### PASSAGE PROVIDED

════════════════

It seemed a fine idea to whip up a list of favourite 1977 releases; a straightforward, accessible and hopefully entertaining article.
Things started well enough, with the first post of rock-pop albums eliciting plenty of commentary as people compared their own choices to the Vinyl Connection offering.
But there was such variety in the VC list of 200+ albums bearing the year 1977 that before even putting fingers to keyboard for Ten from 77, I’d already compiled two further rough lists, one kind of progressive and electronic and the other a mish-mash of things that didn’t fit either of the other two groups. But as I listened, the lists kept shifting and as I read your comments I re-listened to other things, eventually reaching such a point of list-confusion that the old cranium was rotating far faster than its accustomed 33 ⅓ RPM.
Yet as the song says, when the going gets tough, the tough have a good lie on the couch listening to Tangerine Dream.
Here, then, is the next 1977 instalment, Part 1 of my ten favourite electronic albums of that year. Rest assured, there is no bottom-of-the-barrel scraping here. The period from 1974—1979 was a golden one for synthesiser music and seven+seven is a great example of the richness on offer…
10 Tim Blake — Crystal Machine
The first post-Gong solo album from keyboard player Tim Blake, this is a fascinating—if uneven—LP. From spacey electronic music (‘Midnight’) via keyboard-driven grooves (‘Metro logic’) to the spare jauntiness of ‘Last ride of the boogie child’ (complete with unconvincing vocals), this combination of studio and live recordings has a charm that will beguile fans of analogue synth music but might be an acquired taste for newcomers. Centrepiece ‘Synthese intemporel’ is pure Klaus Schulze (in a very good way). Soon after this release, Blake joined Hawkwind, with whom he played on and off for years.
9 Ashra — New Age of Earth
Whenever I see this first Ashra album (or final Ash Ra Temple album, if you prefer) listed in New Age discographies, I get a bit irritated. Perhaps because I’ve been following Manual Göttsching’s musical career since the mid-70s, I saw him as progressive/electronic or even Krautrock psychedelia. The New Age label—so eighties, I sniffed—seemed somehow demeaning in its implication of featureless massage muzak. Then, years later, I realised there was a defensible reason for this appropriation of Ashra’s delicate electronica: the title of the record. And also, the music. It’s drifty and more gently rhythmic than most of Göttsching’s work; kind of new age-ey in fact. Ah well.

════════════════

### RECORDED INFORMATION
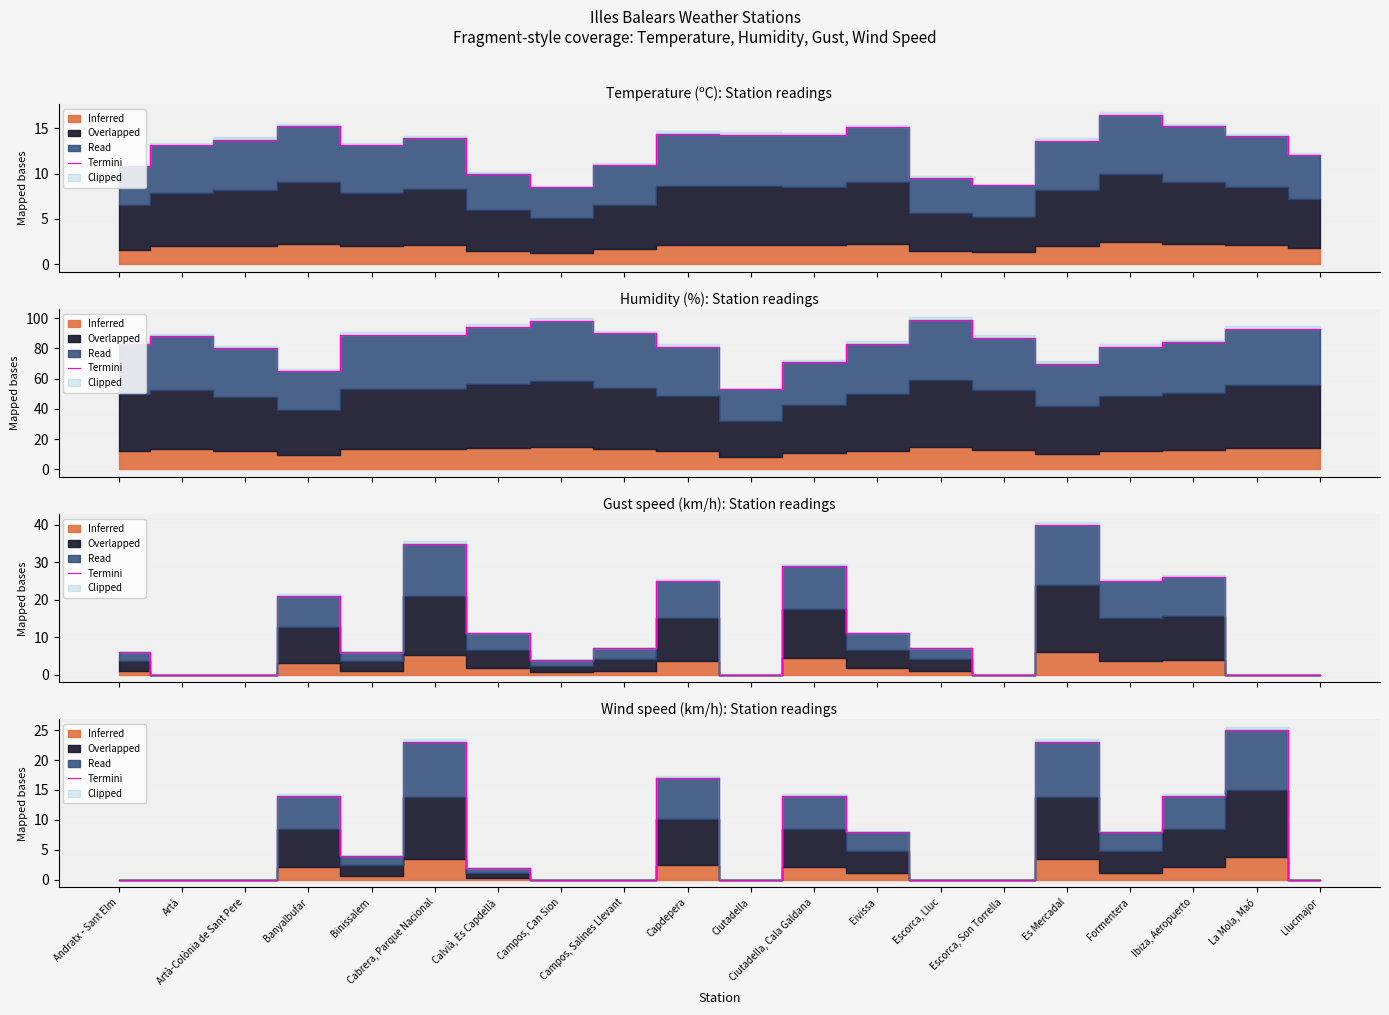

Reading right to left, transcribe all the data shown in this chart.

0	25	14	8	23	0	0	8	14	0	17	0	0	2	23	4	14	0	0	0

════════════════

### INSTRUCTIONS FOR THE TASK
Please pick up the piece on favorite 1977 electronic albums after its last sentence and continue it.

### YOUR RESPONSE
8 Michael Rother — Flammende Herzen
Lots of elegant guitar on this first solo release from the co-founder of Neu! In his former band, Rother was responsible for much of the melody while ur-punk Klaus Dinger added the gravel and punch. That division is reflected in this record, which is steeped in a European romanticism speaking more of rivers than autobahns. But though often pretty, it’s not all languid. Jaki Liebezeit of Can provides the quintessential krautrock motorik beat while Rother does the rest. ‘Karussell’ could have been on Neu!75—superb. At a touch over 34 minutes, it feels too brief, yet remains a very satisfying instrumental record. (The CD re-issue adds a couple of inessential remixes).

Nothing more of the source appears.